Coptotermes elisae, the Papuan plantation termite, is a species of termite in the family Heterotermitidae. It is native to New Guinea, Indonesia, and Southeast Asia, where it attacks and kills living trees and damages structural timbers.

==Description==
Termites are social insects with a caste system, and individuals are either workers, soldiers, or reproductives. A C. elisae worker measures between 7.8 and 9.0 mm in length and has a rounded head with large eyes. The pronotum is broad and both the head and it are densely hairy. The antennae have 20 to 22 flagellomeres (segments). A soldier is rather larger than a worker and has a rounded head and large incurved mandibles. Its antennae usually have 16 flagellomeres. The fontanelle, a pore gland on the forehead that secretes a milky fluid, can easily be seen from above. The pronotum is long with about 70 setae (bristles), mostly near the margins, and the mesothorax, metathorax, and abdomen are also densely bristly. These features help distinguish this species from other termites found in the same region.

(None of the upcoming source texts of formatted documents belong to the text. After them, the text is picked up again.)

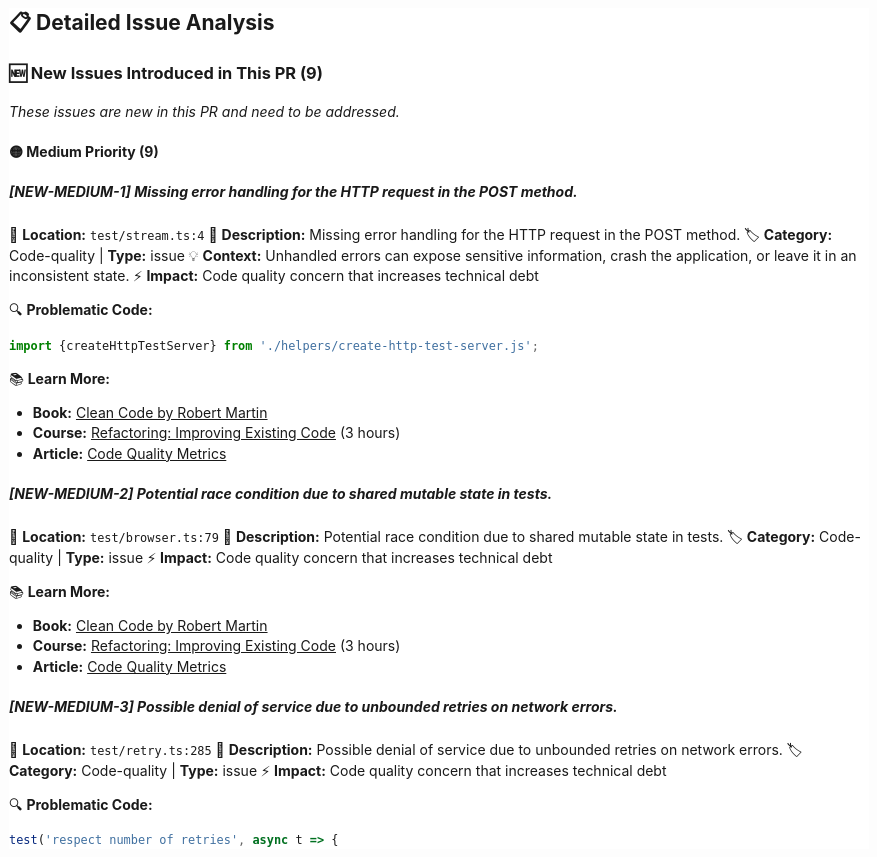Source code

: 
## 📋 Detailed Issue Analysis

### 🆕 New Issues Introduced in This PR (9)

*These issues are new in this PR and need to be addressed.*

#### 🟡 Medium Priority (9)

##### [NEW-MEDIUM-1] Missing error handling for the HTTP request in the POST method.

📁 **Location:** `test/stream.ts:4`
📝 **Description:** Missing error handling for the HTTP request in the POST method.
🏷️ **Category:** Code-quality | **Type:** issue
💡 **Context:** Unhandled errors can expose sensitive information, crash the application, or leave it in an inconsistent state.
⚡ **Impact:** Code quality concern that increases technical debt

🔍 **Problematic Code:**
```typescript
import {createHttpTestServer} from './helpers/create-http-test-server.js';
```

📚 **Learn More:**
- **Book:** [Clean Code by Robert Martin](https://www.amazon.com/Clean-Code-Handbook-Software-Craftsmanship/dp/0132350882)
- **Course:** [Refactoring: Improving Existing Code](https://refactoring.guru/refactoring/course) (3 hours)
- **Article:** [Code Quality Metrics](https://www.sonarsource.com/learn/code-quality-metrics/)

##### [NEW-MEDIUM-2] Potential race condition due to shared mutable state in tests.

📁 **Location:** `test/browser.ts:79`
📝 **Description:** Potential race condition due to shared mutable state in tests.
🏷️ **Category:** Code-quality | **Type:** issue
⚡ **Impact:** Code quality concern that increases technical debt

📚 **Learn More:**
- **Book:** [Clean Code by Robert Martin](https://www.amazon.com/Clean-Code-Handbook-Software-Craftsmanship/dp/0132350882)
- **Course:** [Refactoring: Improving Existing Code](https://refactoring.guru/refactoring/course) (3 hours)
- **Article:** [Code Quality Metrics](https://www.sonarsource.com/learn/code-quality-metrics/)

##### [NEW-MEDIUM-3] Possible denial of service due to unbounded retries on network errors.

📁 **Location:** `test/retry.ts:285`
📝 **Description:** Possible denial of service due to unbounded retries on network errors.
🏷️ **Category:** Code-quality | **Type:** issue
⚡ **Impact:** Code quality concern that increases technical debt

🔍 **Problematic Code:**
```typescript
test('respect number of retries', async t => {
```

==Distribution and habitat==
C. elisae is native to the forests of New Guinea, where it is widely distributed, and is also found in New Ireland. Since it has been determined that C. curvignathus is a synonym of C. elisae, its range has been extended northwards through Indonesia and the Philippines to the Malay Peninsula, Thailand, Cambodia, and Vietnam.

==Ecology==
C. elisae primarily attacks both young and old evergreen trees in the genus Araucaria, the klinkii (A. klinkii) and the hoop pine (A. cunninghamii), but is also known to attack other hosts such as the taun tree (Pometia pinnata), Hopea trees, the papaya (Carica papaya), and the mango (Mangifera indica) A parasitic fungus, Antennopsis gayi, is sometimes found growing on the body of C. elisiae and the rove beetle Coptophysa obesa is sometimes found living inside the termite colony.

==Damage==
C. elisae is considered to be an extremely severe pest. The termites enter a tree through an injury to the bark and tunnel into the interior, where they eat the wood and often cause the death of the host. In plantations of hoop pine, groups of up to 20 trees may be infected and die, attacked by termites foraging from one central nest via tunnels to neighbouring trees. Trees older than 21 years seem less prone to attack. In Malaysia, C. elisae has made the establishment of plantations of certain exotic tree species very difficult, attacking every tree in some new plantations of Pinus and Araucaria. Control may be attempted by excavating the nest and removing the queen reproductive, or in new plantations, by the use of explosives.